> Problem description
Could you repeat the whole listing below exactly, omitting any picture it holds?
Supplied data: Begin
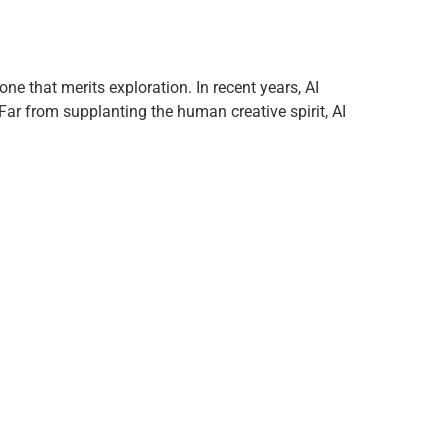
one that merits exploration. In recent years, AI
Far from supplanting the human creative spirit, AI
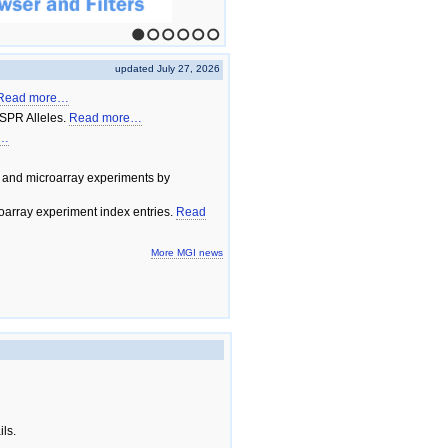
1
2
3
4
5
6
updated July 27, 2026
Read more…
SPR Alleles.
Read more…
e…
 and microarray experiments by
array experiment index entries.
Read
More MGI news
ils.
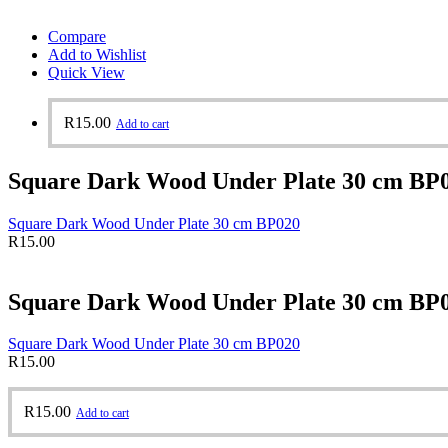
Compare
Add to Wishlist
Quick View
R
15.00
Add to cart
Square Dark Wood Under Plate 30 cm BP
Square Dark Wood Under Plate 30 cm BP020
R
15.00
Square Dark Wood Under Plate 30 cm BP
Square Dark Wood Under Plate 30 cm BP020
R
15.00
R
15.00
Add to cart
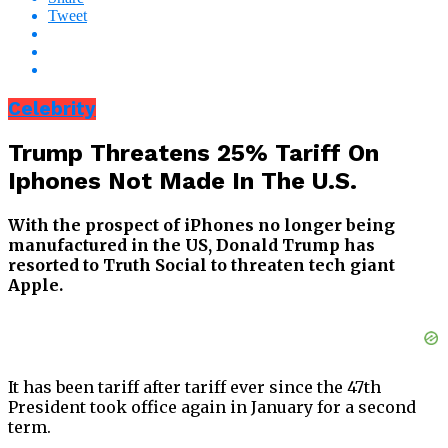
Tweet
Celebrity
Trump Threatens 25% Tariff On
Iphones Not Made In The U.S.
With the prospect of iPhones no longer being
manufactured in the US, Donald Trump has
resorted to Truth Social to threaten tech giant
Apple.
It has been tariff after tariff ever since the 47th
President took office again in January for a second
term.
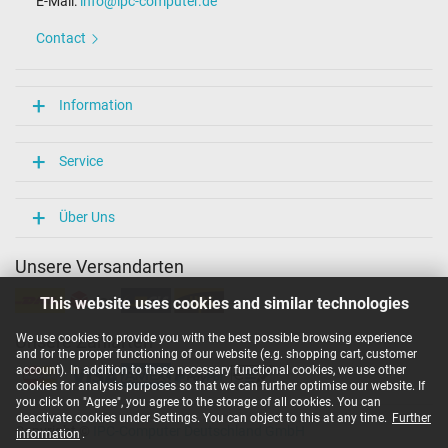
E-Mail:
info@ipc-computer.de
Contact
Information
Service
Über Uns
Unsere Versandarten
This website uses cookies and similar technologies
We use cookies to provide you with the best possible browsing experience
Unsere Zahlarten
and for the proper functioning of our website (e.g. shopping cart, customer
account). In addition to these necessary functional cookies, we use other
cookies for analysis purposes so that we can further optimise our website. If
you click on "Agree", you agree to the storage of all cookies. You can
deactivate cookies under Settings. You can object to this at any time.
Further
Copyright ©
IPC-Computer Deutschland GmbH
information
.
Supplied data: End
> Response to the exercise
one that merits exploration. In recent years, AI
Far from supplanting the human creative spirit, AI
1
2
3
4
5
6
updated July 27, 2026
Read more…
SPR Alleles.
Read more…
e…
 and microarray experiments by
array experiment index entries.
Read
More MGI news
ils.
Compare
Add to Wishlist
Quick View
R
15.00
Add to cart
Square Dark Wood Under Plate 30 cm BP
Square Dark Wood Under Plate 30 cm BP020
R
15.00
Square Dark Wood Under Plate 30 cm BP
Square Dark Wood Under Plate 30 cm BP020
R
15.00
R
15.00
Add to cart
Tweet
Celebrity
Trump Threatens 25% Tariff On
Iphones Not Made In The U.S.
With the prospect of iPhones no longer being
manufactured in the US, Donald Trump has
resorted to Truth Social to threaten tech giant
Apple.
It has been tariff after tariff ever since the 47th
President took office again in January for a second
term.
E-Mail:
info@ipc-computer.de
Contact
Information
Service
Über Uns
Unsere Versandarten
This website uses cookies and similar technologies
We use cookies to provide you with the best possible browsing experience
Unsere Zahlarten
and for the proper functioning of our website (e.g. shopping cart, customer
account). In addition to these necessary functional cookies, we use other
cookies for analysis purposes so that we can further optimise our website. If
you click on "Agree", you agree to the storage of all cookies. You can
deactivate cookies under Settings. You can object to this at any time.
Further
Copyright ©
IPC-Computer Deutschland GmbH
information
.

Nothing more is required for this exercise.